**Page**.
....

Analytical Toolbox: Varying Indicator Settings


Clare White, CMT, Optionetics.com
August 15, 2008

 

Traders are pretty much aware that markets tend to head downwards more quickly than they move upwards. With this in mind what does it mean for your indicator settings? In July this article series focused on the trading techniques and philosophies of Andrew Cardwell—a seasoned trader who uses the Relative Strength Index [RSI] in ways that impressed even Welles Wilder. While Cardwell has determined that Wilder’s default setting of 14 was optimal, does this mean traders should use the default settings for all indicators?

Each trader needs to decide which settings work best for the indicators they use. When you deviate from the default setting, be sure you have a specific reason for changing it and that you recognize the impact it will have on your alerts and signals (whipsaws or delays). Ideally changes you make to your indicator settings reflect time frames that suit your trading style. One trader’s short-term position may be another’s long-term one.

Moving Average Convergence Divergence (MACD)

MACD is a unique indicator that combines a leading tool with a lagging tool. MACD uses the rate of change for two exponential moving averages (EMAs) and then creates a signal line with a second smoothing process. The indicator was created by Gerald Appel and is widely available on different charting packages.

In Appel’s book Technical Analysis Power Tools for Active Investors, he uses a few different settings for MACD regularly, but indicates other combinations remain valid. As a general rule of thumb, he suggests using a long EMA that is two to three times the short EMA. He also comments that when using MACD as a sole indicator for trading, signal line crosses that coincide with MACD reversals represent stronger buying/selling opportunities. So when MACD is declining and is below the zero line, a reversal upward with a signal line cross is a better buy signal than a subsequent cross that occurs as the indicator trends upward.

....

**What this exercise asks**.
**1.** Answer these from the article on indicator settings:
(a) What setting did Cardwell determine was optimal for the RSI?
(b) Who created the MACD indicator?
(c) According to Appel's rule of thumb, how should the long EMA compare to the short EMA?
**2.** Repeat the passage of the article on indicator settings from "Each trader needs" up to and including "different charting packages.".
**3.** Go on with the article on indicator settings from the point where it stops.
The entries that come after the article on indicator settings are separate material.

**Collection entries**.

....

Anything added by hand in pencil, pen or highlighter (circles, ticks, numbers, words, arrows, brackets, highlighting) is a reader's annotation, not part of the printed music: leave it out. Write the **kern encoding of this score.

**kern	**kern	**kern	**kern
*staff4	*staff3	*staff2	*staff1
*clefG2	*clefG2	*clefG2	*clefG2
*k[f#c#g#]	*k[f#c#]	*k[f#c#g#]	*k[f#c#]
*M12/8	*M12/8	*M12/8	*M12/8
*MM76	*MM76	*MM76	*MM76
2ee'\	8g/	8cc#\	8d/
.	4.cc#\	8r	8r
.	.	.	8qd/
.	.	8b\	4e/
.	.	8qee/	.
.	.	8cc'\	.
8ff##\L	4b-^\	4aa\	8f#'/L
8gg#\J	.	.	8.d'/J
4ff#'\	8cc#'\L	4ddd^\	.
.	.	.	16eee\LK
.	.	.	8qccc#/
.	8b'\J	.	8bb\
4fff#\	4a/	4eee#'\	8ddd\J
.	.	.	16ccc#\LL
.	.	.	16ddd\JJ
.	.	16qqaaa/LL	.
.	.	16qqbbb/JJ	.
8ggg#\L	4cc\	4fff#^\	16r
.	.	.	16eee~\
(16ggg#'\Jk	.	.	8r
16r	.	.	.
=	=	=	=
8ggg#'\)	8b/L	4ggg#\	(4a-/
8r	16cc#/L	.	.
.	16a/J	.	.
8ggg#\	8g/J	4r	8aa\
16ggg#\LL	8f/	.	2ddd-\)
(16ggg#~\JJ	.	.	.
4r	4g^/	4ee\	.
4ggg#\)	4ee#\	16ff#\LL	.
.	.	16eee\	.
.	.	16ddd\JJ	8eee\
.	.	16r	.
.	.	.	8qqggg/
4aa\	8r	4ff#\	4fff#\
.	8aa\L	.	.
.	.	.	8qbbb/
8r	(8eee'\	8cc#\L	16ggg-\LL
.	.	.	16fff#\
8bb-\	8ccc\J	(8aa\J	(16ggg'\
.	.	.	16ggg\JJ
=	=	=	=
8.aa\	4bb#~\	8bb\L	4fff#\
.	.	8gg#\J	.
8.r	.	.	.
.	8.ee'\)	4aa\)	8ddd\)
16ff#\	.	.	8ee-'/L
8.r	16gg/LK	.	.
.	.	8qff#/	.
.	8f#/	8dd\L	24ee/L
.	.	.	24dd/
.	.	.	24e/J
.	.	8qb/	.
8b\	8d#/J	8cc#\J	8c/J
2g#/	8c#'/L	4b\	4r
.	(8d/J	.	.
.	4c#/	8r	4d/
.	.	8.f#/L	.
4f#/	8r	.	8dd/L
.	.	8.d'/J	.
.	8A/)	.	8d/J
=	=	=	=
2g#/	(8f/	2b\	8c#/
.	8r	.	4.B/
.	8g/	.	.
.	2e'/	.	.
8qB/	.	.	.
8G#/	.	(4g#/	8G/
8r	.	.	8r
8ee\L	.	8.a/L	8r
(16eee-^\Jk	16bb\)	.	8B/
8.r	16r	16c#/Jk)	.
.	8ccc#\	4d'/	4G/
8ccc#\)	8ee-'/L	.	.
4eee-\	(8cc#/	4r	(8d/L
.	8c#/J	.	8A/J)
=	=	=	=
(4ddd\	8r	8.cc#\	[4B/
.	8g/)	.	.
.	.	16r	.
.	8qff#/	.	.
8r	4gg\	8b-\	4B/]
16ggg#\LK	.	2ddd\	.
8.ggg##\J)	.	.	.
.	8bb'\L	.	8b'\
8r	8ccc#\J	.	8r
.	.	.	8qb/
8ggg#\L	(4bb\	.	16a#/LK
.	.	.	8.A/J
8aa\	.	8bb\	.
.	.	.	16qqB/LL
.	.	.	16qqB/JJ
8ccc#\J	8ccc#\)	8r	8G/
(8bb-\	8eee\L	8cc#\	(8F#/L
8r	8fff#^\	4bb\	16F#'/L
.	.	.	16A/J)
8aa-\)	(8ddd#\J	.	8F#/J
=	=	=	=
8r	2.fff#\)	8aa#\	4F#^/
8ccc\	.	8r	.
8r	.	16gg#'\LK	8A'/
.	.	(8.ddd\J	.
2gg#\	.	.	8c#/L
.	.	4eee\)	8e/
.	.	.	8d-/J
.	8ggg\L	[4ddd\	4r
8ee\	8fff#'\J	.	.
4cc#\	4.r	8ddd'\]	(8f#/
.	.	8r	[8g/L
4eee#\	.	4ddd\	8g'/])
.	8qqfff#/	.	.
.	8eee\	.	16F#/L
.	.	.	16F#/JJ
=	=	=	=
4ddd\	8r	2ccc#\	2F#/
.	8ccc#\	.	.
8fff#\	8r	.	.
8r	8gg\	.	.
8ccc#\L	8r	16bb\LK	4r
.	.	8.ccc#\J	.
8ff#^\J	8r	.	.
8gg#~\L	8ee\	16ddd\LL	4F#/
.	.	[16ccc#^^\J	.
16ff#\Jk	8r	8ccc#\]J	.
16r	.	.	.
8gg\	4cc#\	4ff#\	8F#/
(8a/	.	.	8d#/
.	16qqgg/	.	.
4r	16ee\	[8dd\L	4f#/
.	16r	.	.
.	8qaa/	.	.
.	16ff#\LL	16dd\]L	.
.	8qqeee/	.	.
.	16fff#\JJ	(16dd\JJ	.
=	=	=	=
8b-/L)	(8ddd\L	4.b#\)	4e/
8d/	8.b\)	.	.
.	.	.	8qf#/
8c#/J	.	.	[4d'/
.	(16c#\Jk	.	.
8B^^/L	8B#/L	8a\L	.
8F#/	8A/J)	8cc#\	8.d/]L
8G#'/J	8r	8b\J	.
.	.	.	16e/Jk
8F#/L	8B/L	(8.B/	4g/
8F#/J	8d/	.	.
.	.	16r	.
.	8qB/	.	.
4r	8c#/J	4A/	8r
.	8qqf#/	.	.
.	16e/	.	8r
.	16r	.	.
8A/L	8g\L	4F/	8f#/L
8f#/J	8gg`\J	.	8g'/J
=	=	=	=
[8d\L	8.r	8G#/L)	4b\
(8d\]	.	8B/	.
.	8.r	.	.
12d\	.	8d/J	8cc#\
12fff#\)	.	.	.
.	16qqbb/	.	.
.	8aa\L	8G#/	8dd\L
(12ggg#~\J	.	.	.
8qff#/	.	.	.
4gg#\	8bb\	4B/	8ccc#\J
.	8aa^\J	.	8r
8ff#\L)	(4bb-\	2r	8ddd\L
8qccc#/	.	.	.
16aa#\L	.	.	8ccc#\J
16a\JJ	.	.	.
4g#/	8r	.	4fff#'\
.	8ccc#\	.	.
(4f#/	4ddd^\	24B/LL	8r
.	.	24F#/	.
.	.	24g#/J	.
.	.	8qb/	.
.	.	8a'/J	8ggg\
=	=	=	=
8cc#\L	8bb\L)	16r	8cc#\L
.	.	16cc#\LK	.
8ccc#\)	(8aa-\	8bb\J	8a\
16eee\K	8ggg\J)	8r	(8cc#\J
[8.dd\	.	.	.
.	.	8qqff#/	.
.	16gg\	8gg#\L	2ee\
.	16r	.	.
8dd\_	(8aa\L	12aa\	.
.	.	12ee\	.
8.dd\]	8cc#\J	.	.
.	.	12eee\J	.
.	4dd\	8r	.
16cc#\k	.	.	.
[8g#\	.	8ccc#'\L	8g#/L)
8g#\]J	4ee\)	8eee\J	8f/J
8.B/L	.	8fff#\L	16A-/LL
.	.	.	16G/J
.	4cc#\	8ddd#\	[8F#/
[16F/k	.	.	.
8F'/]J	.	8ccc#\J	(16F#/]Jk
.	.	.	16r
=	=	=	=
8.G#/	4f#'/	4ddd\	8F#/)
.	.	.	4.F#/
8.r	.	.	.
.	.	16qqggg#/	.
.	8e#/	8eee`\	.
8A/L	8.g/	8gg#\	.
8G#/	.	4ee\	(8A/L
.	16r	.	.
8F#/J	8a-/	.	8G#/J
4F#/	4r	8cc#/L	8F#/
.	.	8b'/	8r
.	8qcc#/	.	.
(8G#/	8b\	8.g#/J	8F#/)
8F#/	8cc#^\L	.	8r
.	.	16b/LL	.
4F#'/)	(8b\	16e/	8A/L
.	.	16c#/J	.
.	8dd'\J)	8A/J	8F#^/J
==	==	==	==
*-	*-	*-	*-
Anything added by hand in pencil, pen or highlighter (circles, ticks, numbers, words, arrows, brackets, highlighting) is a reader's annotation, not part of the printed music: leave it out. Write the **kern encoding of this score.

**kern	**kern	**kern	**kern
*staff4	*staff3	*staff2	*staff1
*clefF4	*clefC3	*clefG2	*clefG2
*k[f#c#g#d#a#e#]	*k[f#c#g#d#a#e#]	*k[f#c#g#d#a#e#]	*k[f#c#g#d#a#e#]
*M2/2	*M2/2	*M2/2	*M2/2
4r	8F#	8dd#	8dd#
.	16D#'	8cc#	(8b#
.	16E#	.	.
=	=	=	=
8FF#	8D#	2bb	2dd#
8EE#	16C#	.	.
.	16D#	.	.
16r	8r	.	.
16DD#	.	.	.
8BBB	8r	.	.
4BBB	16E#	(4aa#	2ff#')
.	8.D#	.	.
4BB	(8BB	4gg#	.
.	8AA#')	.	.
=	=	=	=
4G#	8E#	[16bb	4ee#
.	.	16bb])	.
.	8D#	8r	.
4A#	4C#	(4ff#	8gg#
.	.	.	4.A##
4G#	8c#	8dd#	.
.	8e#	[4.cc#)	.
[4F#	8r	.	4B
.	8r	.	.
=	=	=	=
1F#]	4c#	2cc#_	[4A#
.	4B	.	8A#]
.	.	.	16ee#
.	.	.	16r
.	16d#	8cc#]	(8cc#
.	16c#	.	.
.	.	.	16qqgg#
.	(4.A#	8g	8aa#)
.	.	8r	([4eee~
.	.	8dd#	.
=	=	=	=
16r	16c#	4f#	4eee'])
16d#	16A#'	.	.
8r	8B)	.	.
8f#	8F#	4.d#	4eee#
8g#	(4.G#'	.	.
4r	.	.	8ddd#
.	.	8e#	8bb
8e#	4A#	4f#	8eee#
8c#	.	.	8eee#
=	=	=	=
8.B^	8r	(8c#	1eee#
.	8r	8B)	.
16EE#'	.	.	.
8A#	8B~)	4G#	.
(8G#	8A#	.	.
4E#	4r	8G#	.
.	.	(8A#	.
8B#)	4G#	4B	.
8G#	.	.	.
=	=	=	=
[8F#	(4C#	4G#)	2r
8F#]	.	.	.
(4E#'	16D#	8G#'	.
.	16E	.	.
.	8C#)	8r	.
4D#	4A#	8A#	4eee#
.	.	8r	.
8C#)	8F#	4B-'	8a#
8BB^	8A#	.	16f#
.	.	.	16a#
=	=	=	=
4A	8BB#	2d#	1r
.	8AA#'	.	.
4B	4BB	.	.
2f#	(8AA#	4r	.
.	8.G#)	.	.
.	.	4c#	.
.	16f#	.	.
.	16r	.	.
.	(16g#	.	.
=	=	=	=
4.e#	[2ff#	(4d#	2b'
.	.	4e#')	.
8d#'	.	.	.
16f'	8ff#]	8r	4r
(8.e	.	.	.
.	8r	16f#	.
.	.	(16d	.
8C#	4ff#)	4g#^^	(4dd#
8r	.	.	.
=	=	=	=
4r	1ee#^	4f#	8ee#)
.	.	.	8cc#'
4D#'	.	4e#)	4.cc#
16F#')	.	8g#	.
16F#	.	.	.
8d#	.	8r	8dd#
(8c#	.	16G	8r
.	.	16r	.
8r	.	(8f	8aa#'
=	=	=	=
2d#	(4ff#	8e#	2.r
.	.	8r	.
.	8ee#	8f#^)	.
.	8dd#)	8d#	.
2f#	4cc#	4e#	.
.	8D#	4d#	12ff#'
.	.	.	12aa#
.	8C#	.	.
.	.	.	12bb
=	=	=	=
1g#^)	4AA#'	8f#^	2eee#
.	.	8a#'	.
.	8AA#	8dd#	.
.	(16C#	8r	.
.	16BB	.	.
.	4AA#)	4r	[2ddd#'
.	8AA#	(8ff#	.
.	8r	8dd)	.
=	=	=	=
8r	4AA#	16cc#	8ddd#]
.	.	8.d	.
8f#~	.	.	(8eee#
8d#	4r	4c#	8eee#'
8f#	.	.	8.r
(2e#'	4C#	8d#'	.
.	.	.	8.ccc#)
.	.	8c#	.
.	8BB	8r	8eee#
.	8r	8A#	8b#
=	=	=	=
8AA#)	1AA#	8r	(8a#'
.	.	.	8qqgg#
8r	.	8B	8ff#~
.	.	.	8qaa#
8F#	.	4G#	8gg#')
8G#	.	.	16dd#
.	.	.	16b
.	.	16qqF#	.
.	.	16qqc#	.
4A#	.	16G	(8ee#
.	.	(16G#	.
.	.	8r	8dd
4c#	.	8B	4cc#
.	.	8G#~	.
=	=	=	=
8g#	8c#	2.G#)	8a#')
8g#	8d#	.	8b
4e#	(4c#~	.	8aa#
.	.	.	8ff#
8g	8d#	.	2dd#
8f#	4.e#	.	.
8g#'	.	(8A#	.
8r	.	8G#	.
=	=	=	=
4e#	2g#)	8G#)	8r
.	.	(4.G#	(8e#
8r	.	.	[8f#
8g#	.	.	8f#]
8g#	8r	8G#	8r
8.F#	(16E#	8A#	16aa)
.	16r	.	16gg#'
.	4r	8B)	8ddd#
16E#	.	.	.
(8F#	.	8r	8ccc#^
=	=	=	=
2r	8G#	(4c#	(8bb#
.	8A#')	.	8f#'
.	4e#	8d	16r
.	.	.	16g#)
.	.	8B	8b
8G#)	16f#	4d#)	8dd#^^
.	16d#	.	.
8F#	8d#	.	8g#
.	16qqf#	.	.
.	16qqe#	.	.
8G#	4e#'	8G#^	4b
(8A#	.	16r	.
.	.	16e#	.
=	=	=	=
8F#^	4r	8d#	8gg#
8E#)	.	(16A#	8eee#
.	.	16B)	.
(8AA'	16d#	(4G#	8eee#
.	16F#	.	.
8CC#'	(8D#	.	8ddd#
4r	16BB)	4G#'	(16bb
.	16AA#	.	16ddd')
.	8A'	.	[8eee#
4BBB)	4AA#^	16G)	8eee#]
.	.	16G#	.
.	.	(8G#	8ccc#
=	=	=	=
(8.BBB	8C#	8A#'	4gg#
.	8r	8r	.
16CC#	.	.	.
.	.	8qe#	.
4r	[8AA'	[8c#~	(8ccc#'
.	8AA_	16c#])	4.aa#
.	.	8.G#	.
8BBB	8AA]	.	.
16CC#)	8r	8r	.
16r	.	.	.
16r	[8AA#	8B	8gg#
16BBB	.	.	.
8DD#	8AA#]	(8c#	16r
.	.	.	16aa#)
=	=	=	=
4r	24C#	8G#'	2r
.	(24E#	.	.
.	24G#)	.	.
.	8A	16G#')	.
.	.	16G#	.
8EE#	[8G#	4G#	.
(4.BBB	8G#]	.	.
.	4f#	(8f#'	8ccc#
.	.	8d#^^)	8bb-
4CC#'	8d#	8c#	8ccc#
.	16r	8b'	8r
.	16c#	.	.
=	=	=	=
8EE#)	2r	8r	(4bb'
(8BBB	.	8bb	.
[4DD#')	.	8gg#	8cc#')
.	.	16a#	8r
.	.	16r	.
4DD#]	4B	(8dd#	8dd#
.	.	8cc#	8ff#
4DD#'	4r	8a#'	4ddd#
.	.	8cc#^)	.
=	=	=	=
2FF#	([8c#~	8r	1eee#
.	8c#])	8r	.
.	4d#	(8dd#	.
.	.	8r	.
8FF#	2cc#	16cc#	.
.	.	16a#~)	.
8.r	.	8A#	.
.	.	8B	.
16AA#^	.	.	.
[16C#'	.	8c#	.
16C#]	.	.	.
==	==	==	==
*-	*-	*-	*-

....

**Answers in order**.
**1.**
(a) Wilder's default setting of 14.
(b) Gerald Appel.
(c) The long EMA should be two to three times the short EMA.

**2.**
Each trader needs to decide which settings work best for the indicators they use. When you deviate from the default setting, be sure you have a specific reason for changing it and that you recognize the impact it will have on your alerts and signals (whipsaws or delays). Ideally changes you make to your indicator settings reflect time frames that suit your trading style. One trader’s short-term position may be another’s long-term one.

Moving Average Convergence Divergence (MACD)

MACD is a unique indicator that combines a leading tool with a lagging tool. MACD uses the rate of change for two exponential moving averages (EMAs) and then creates a signal line with a second smoothing process. The indicator was created by Gerald Appel and is widely available on different charting packages.

**3.**
Finally, at the heart of the discussion: are there times when you want to change those default settings (typically 12-26-9 for MACD)? Appel uses faster entry and slower exit combinations when conditions are generally bullish and the same entry and exit speed when markets are generally bearish.

One approach a trader can use to distinguish longer-term bullish and bearish conditions is the relative position of two MAs. As an example, when the 50-day EMA is above the 200 day EMA, conditions are defined as bullish. A shorter-term trader may use a 10-day and 30-day SMA combination. Remember to stay true to your style when it comes to defining these periods.

Testing It


One of the best ways to check an approach that varies indicator settings by market time is to perform a system test, even if you choose to use the indicator as guidelines for a trade approach or simply for market analysis. A variety of tests will be run over the next week attempting to replicate both Appel’s indicator speeds by market and rules of thumb for the best results.

Other Indicators

Consider the tools you use on a regular basis and how they respond under bullish versus bearish conditions. If you believe varying the indicator warrants a look, you may want to evaluate the different period of time it takes for uptrends and downtrends to complete or consider a cycle approach similar to Wilder’s technique for his selection of a 14-day for the RSI (represents half of a 28-day cycle).

To access other articles written by Clare White, please click here.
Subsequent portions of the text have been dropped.